The interesting one of these is the Senate. Personally I think it’s ridiculous that the Democrats have to get 51 Senate seats to gain control. Of course, I also think it’s obscene that the way committees and so on work makes having the majority so important, but that’s a topic for another day. Nobody has a majority of seats in the Senate, so what do we use as a tiebreaker? Giving that power to whoever holds the executive branch seems like a ridiculous idea. Were the people who wrote the Constitution just tired by the time they got around to considering such possibilities, so that they just couldn’t be bothered thinking it through? Personally I think this is a good opportunity to let the people of D.C. have a voice in the Senate. Failing that, the party with either a plurality of seats or a majority of the popular vote in the most recent election – Democrats in both cases, this time – should win the tie. Oh well. Just another “charming anachronism” in our non-system of government.

Patent Claims

This probably won’t seem all that funny to people who’ve never had to do patent stuff, but I thought it was pretty hilarious. Here, via TechDirt, is one of the claims from a patent.

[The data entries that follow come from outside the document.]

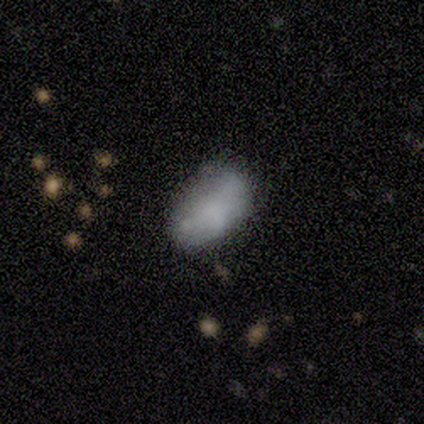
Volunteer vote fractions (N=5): A smooth galaxy with no disk features (80%) that is in between round and cigar-shaped (75%).

Vote fractions:
- Smooth or featured? smooth: 80% / featured or disk: 20% / star or artifact: 0%
- How rounded? in between: 75% / round: 25% / cigar-shaped: 0%
- Merging? none: 40% (tied) / minor disturbance: 40% (tied) / merger: 20% / major disturbance: 0%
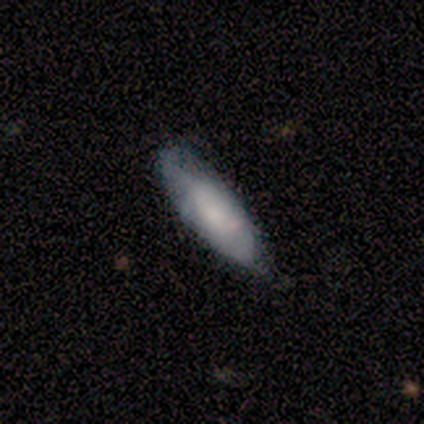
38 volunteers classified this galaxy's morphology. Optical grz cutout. It shows a smooth galaxy with no disk features (63%) that is in between round and cigar-shaped (62%). Merging: none (50%).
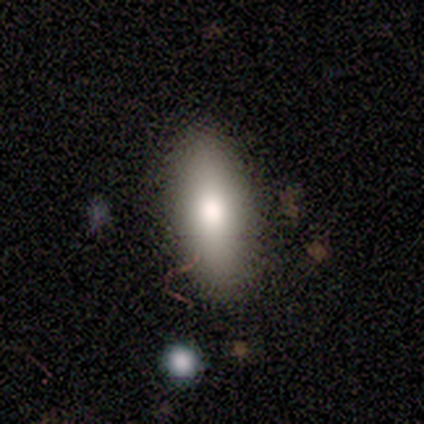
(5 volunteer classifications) smooth-or-featured: smooth: 80% | star or artifact: 20% | featured or disk: 0%
  how-rounded: in between: 100% | round: 0% | cigar-shaped: 0%
  merging: none: 100% | minor disturbance: 0% | major disturbance: 0% | merger: 0%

“9. The method of providing user interface displays in an image forming apparatus which is really a bogus claim included amongst real claims, and which should be removed before filing; wherein the claim is included to determine if the inventor actually read the claims and the inventor should instruct the attorneys to remove the claim.”

Ouch. I’ve actually been doing something similar with specs for years. I always put in at least one totally irrelevant or outrageous statement in each spec, just to see if people actually read them. I’ve even put in footnotes identifying them as such, and a couple of times even offered rewards for the first person to notice, but to no avail. There are some things that you just can’t get people to read, even when it affects them.

Collected Sayings of Chairman Amy

Here are a few of the funnier things Amy has said recently.

  • A while back, Amy was playing with dust motes in a shaft of sunlight. I asked if she was trying to catch the sunlight, and she seemed to like that phrase. More recently, she came up with a variant of her own: “Dropped the sunlight.”
  • Upon seeing the moon while heading to the car: “Moon on.”
  • When I was having trouble with a puzzle: “Daddy wrong.” (I’m sure I’ll hear that one again.)
  • Semi-randomly: “That’s nice” “I feel better” “Daddy says ‘MIPS’”

I’m pretty sure there are a couple more that I’ll remember at some point, but not right now. I’ll add them in comments as they come to me.